Reinas, duquesas, esposas, amantes, doncellas … las mujeres han sido históricamente la fuente de inspiración de los cuadros que hoy día reinterpreta la fotógrafa Lilya Corneli cediendo el protagonismo a musas actuales.

“Quiero dar a las mujeres la posibilidad de sentirse bien, poderosas y reafirmarse en su poder. Es el motivo por el que puse en marcha la idea”, cuenta Lilya Corneli, cerebro detrás del proyecto titulado #tobeamuse (#serunamusa).

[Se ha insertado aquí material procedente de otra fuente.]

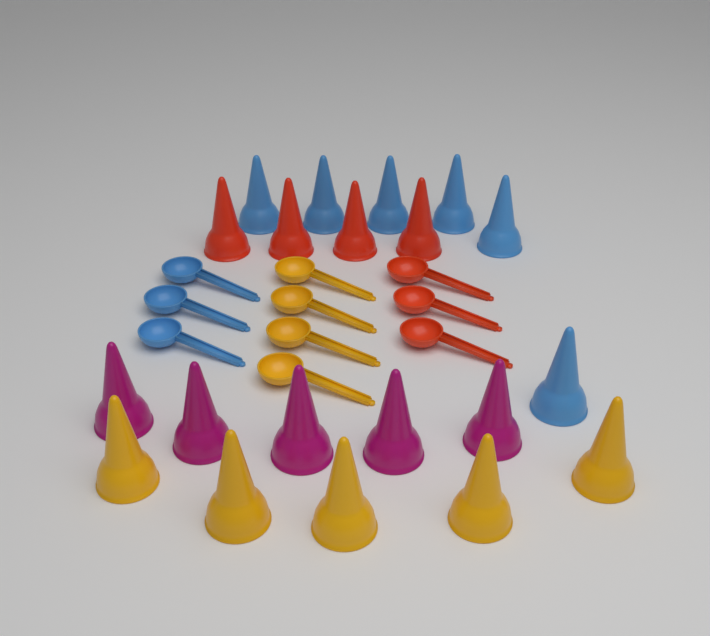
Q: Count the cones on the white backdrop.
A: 20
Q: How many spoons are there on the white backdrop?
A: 10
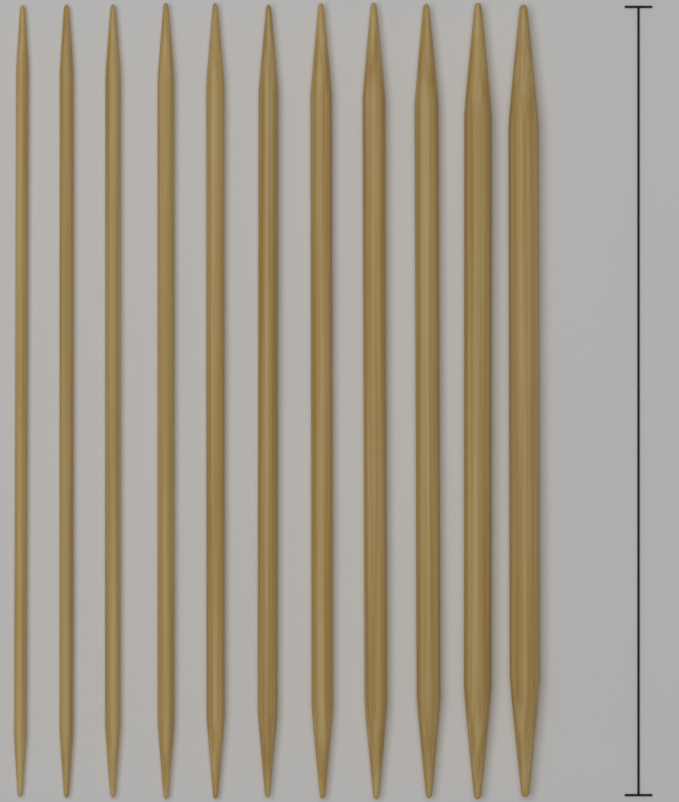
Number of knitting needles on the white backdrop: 11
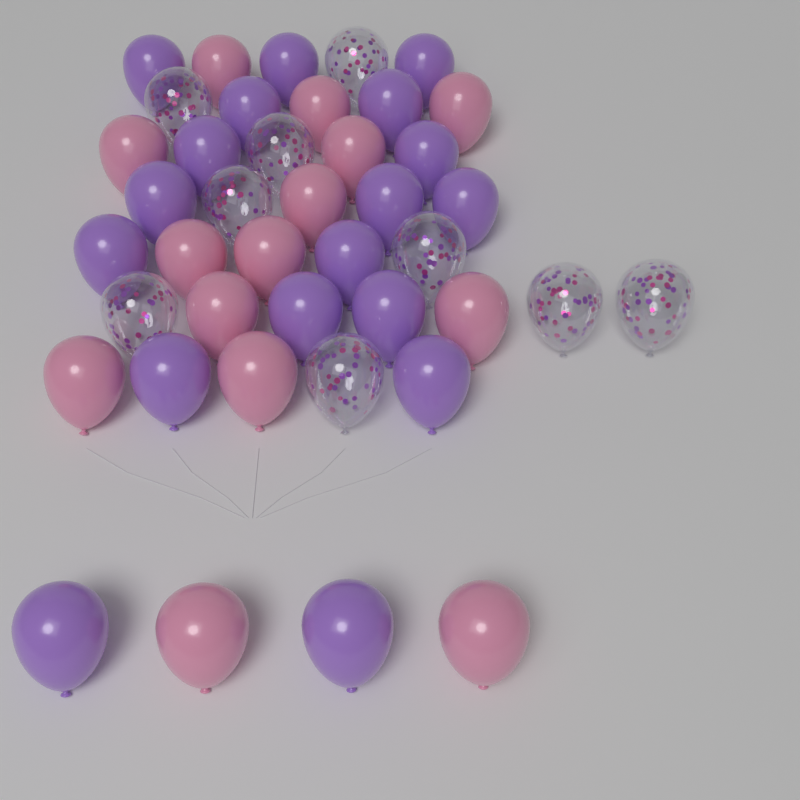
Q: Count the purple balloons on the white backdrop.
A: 18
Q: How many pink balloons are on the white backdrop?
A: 14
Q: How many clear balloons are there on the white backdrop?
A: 9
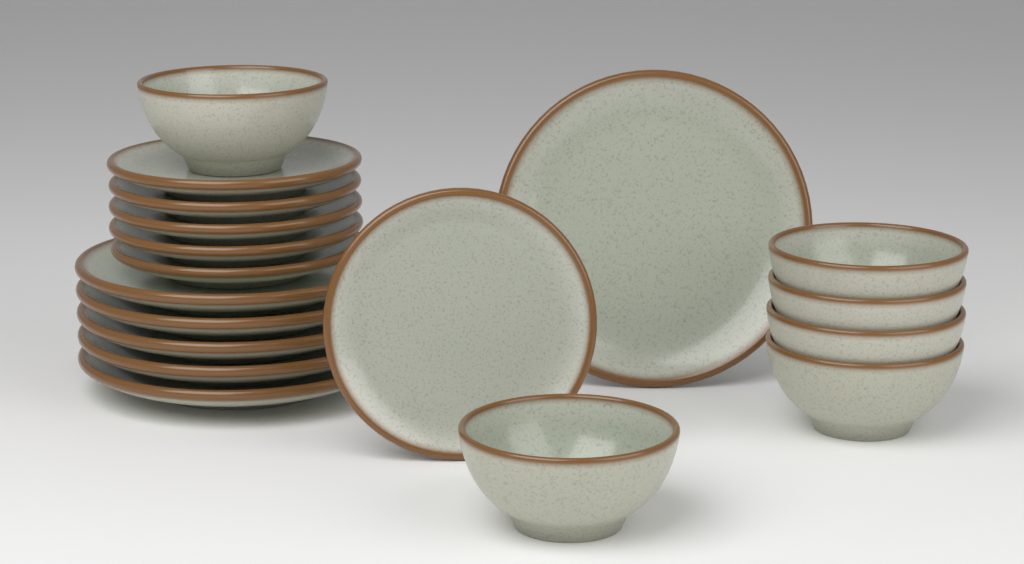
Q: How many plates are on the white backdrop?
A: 12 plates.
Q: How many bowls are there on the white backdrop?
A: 6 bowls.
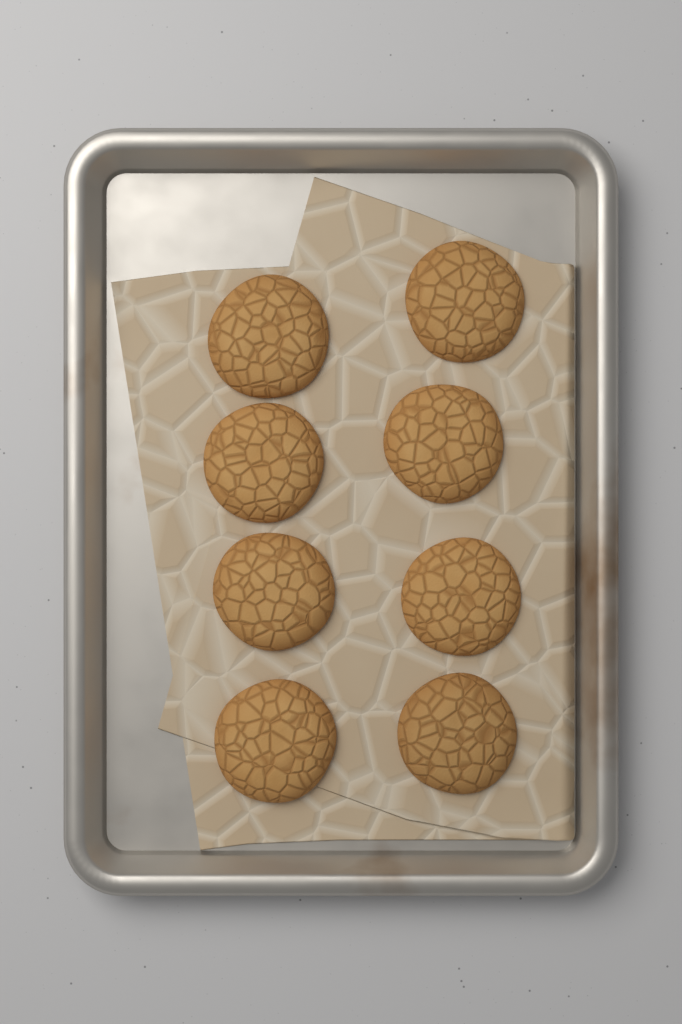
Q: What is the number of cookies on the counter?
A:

Ella, de origen armenio, estudió Economía pero la fotografía y la pintura siempre han sido su pasión y su refugio. Por eso, cuando se mudó hace unos años a Viena, una ciudad nueva en la que no conocía a nadie, no tardó en descubrir salas de conciertos y exposiciones en la capital austríaca.

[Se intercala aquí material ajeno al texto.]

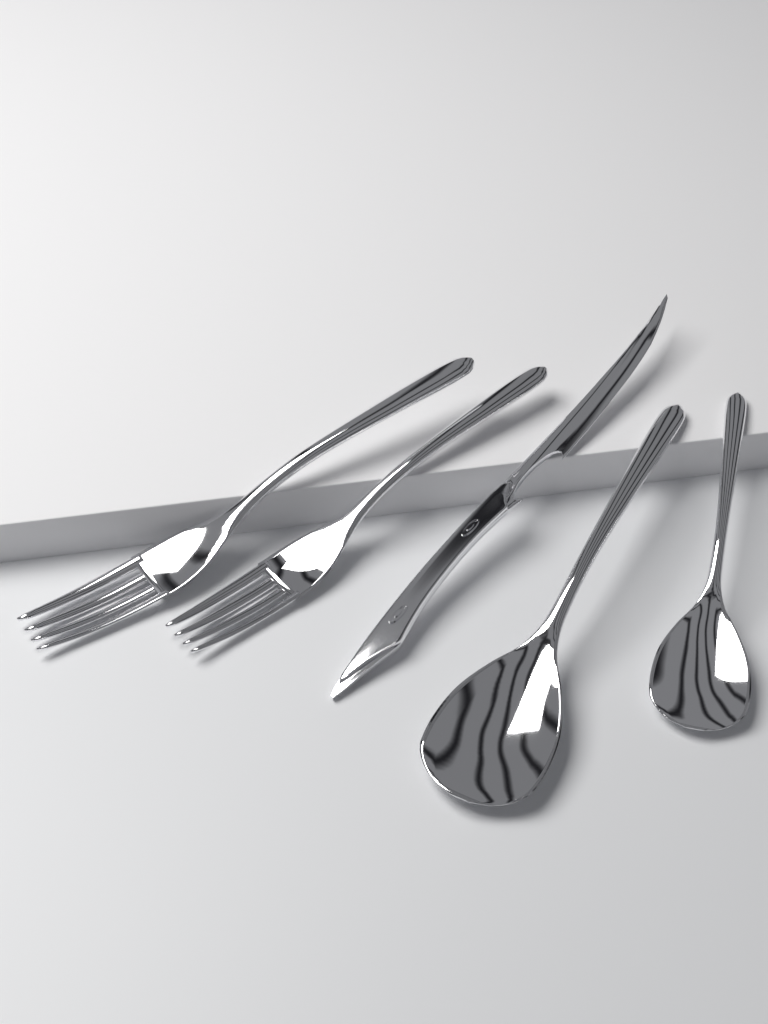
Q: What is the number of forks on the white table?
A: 2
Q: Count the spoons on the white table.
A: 2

“Fue entonces cuando conocí en profundidad la obra de Egon Schiele y me emocionó muchísimo. Además, vi uno de sus cuadros (‘Mujer reclinada con medias verdes’, 1917) y pensé: ‘se parece a mí’. Así que decidí hacer mi propia versión”, recuerda.

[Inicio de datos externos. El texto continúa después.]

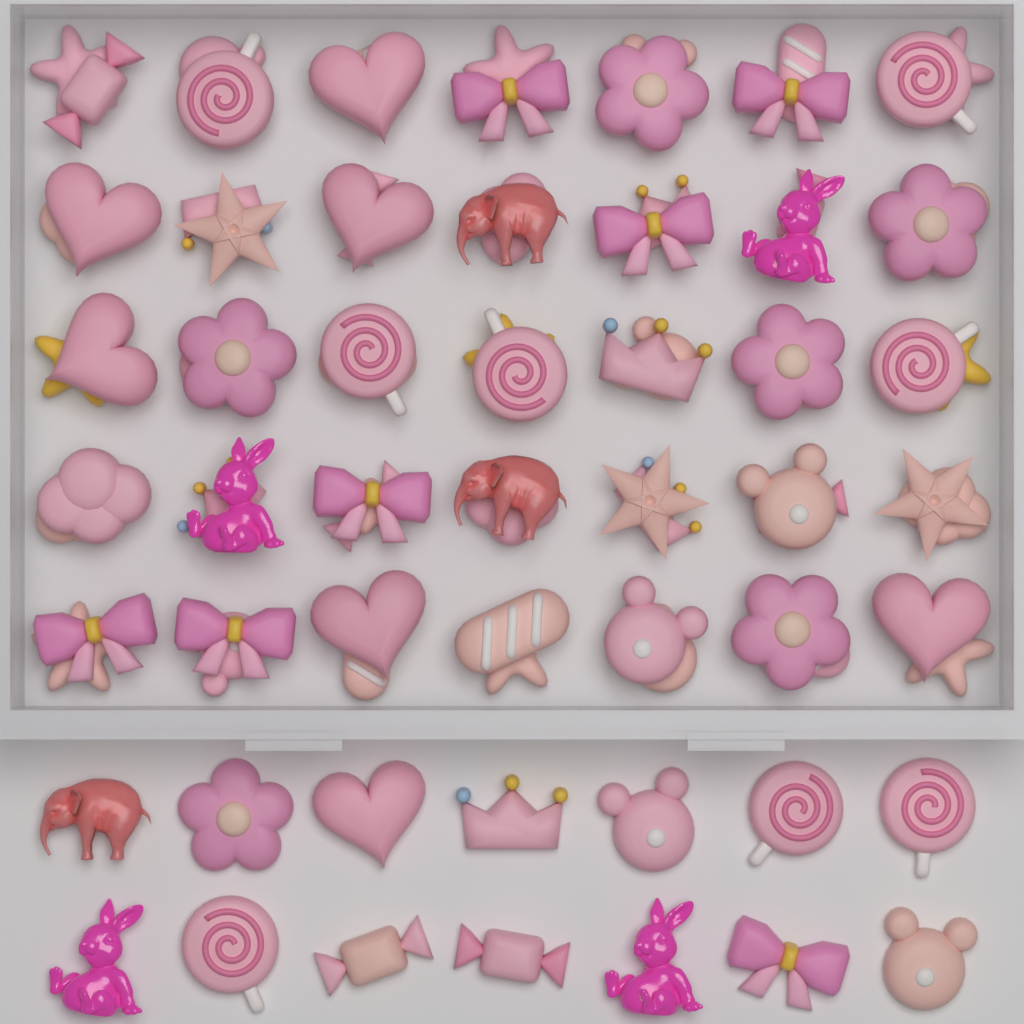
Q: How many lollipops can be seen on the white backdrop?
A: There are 8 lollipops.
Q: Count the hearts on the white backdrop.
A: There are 7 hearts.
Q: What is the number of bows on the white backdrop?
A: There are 7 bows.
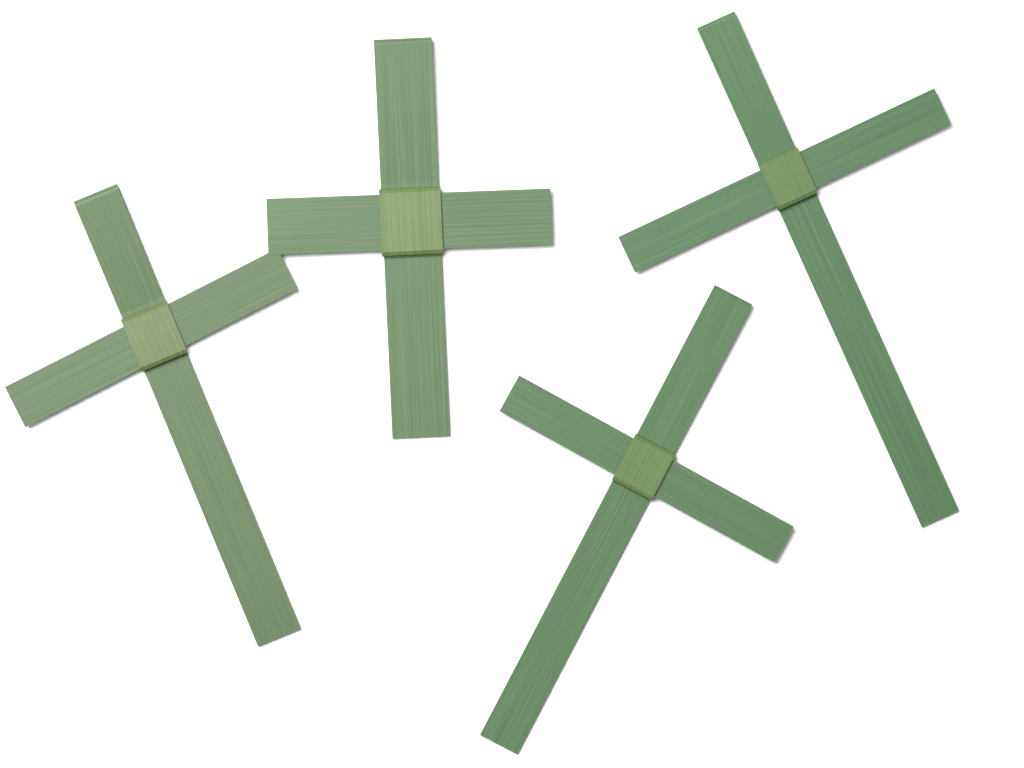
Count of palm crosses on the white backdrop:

El éxito en las redes sociales fue inmediato, así como los comentarios de familiares y amigas que querían ser musas de un retrato. Así nació, hace dos años, el proyecto.

Hasta hoy varias decenas de mujeres —y un solo hombre— han posado frente a su objetivo reconvertidas en musas de gran genios universales como Picasso, Klimt, Van Gogh y Matisse.

Proceso de selección

Las candidatas se ponen en contacto con la fotógrafa, que les pide que le envíen fotos y una breve historia de sí mismas. Después, comienza a investigar para dar con un cuadro que encaje.

“Por ejemplo, una mujer me dijo que nunca se vestía de rojo, y yo elegí para ella un retrato con vestuario rojo y con un maquillaje muy llamativo”, recuerda Lilya Corneli de 40 años, quien asegura que el proyecto también sirve para divulgar el arte y la cultura en general. “Cuando ven la foto, la gente descubre también la obra de otros pintores”, explica la artista.